Fibrant has very high-speed internet. But our school systems current needs are for 500 Mbs per school with a maximum 1 Gig. If required TWC and Broadplex can go to 10 gigs with their dedicated ethernet. And TWC and Broadplex are also ready for immediate installation in the schools. Conterra16 would take 6 months for installation. And Fibrant, with only three alleged employees and embroiled in a highly publicized litigation with Atlantic Engineering its first contract installers, would take a full 18 months to run the service to schools. Imagine the public humiliation the school system would have faced, had they taken seriously the City of Salisbury’s slow motion estimate at running Fibrant to the schools. 18 months to rig up the school system?

Check out the monthly and annual costs: Fibrant, holding up the distant rear, came in least cost-effective at a whopping $110,899.08 per month for a 5 year contract compared to Conterra16 at $83,560.00 per month (for a 5 year contract), Broadplex at $41,400.00 per month on the ‘high end’ (a 3 year instead of 5 year commitment) or $38,375.00 per month on the ‘low end’ (for a 5 year contract), and TWC at $34,800.00 per month, for a 3 year contract. While the difference between Fibrant and Conterra16 is almost enough to fund Fibrant’s “break-even” racket and stem the arterial bleeding, Fibrant is not even in the same league with Broadplex or Time-Warner Cable internet pricing and installation.

Comparison of Bids Graphic by RSSS:

The bottom-line numbers were really all the school system needed to see before even getting into the technical issue of fault tolerance which Fibrant also bombed compared to the competition.

The failure of Fibrant to compete amazes many business people. And yet business minds were not part of the Fibrant “build-it-and-they-will-come” scheme. Had competent business persons been involved in the decision-making they would have steered clear of entering the broadband business in the first place.

Fibrant is not remotely poised to capture any significant market share, particularly of the business market, where its grossly overpriced and fails to draw in local small businesses when compared to the real providers who are more aggressive in their marketing. What is Salisbury’s answer? They refinance the Certificates of Participation to save $400,000 per year, and accept the resignation of the fellow they brought in to hopefully turn the tide. The city now saves about that much from salary and benefits as they pass his responsibilities along to a finance person with no supervisory experience. Cutting costs is surely designed to stem the bleeding. And yet, they might’ve landed revenues of over $34,000 per month with the school system, but they consumed all their “seed corn” up front and can’t afford to install what might’ve cut their losses a little more.

With their inability to compete with the real players, how does the City of Salisbury expect to continue this charade? It is the question that many prominent business leaders asked when they gathered at a recent Salisbury Rotary Club meeting.

Call it a mistake? Get rid of all the hidden Fibrant personnel? And start managing a city instead of managing the insurmountable losses being pumped into this failed experiment.

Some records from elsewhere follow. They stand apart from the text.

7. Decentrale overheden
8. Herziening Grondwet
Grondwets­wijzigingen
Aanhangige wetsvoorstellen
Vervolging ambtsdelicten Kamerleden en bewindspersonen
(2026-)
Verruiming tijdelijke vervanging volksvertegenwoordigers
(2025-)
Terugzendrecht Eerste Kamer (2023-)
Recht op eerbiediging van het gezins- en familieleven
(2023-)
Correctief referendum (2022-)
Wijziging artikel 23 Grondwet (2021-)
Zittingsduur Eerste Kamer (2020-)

Factoid: RSSS uses less than 500 MB, or 1/2 GB, of bandwidth. According to Access NC (http://accessnc.commerce.state.nc.us/docs/topEmployers/topEmp_37159.pdf), RSSS is the top employer in Rowan County. All public school students are equipped with devices, as are all teachers and administrators. If RSSS only uses one twentieth of the bandwidth that Fibrant can provide, and they need such a small fraction of bandwidth, who needs 10 GB bandwidth in Salisbury?

The new three year contract with Time Warner Cable is $13,000 less per month than the previous contract, averaging $34,800 per month. Fibrant’s bid was for a five year contract, averaging $110,899.08 per month, and was an astronomical $63,099.08 more per month than RSSS was paying TWC at the time of the Board of Education vote on April 11th. The Fibrant bid was $76,099.08 more per month than RSSS will pay TWC during the current 3 year contract.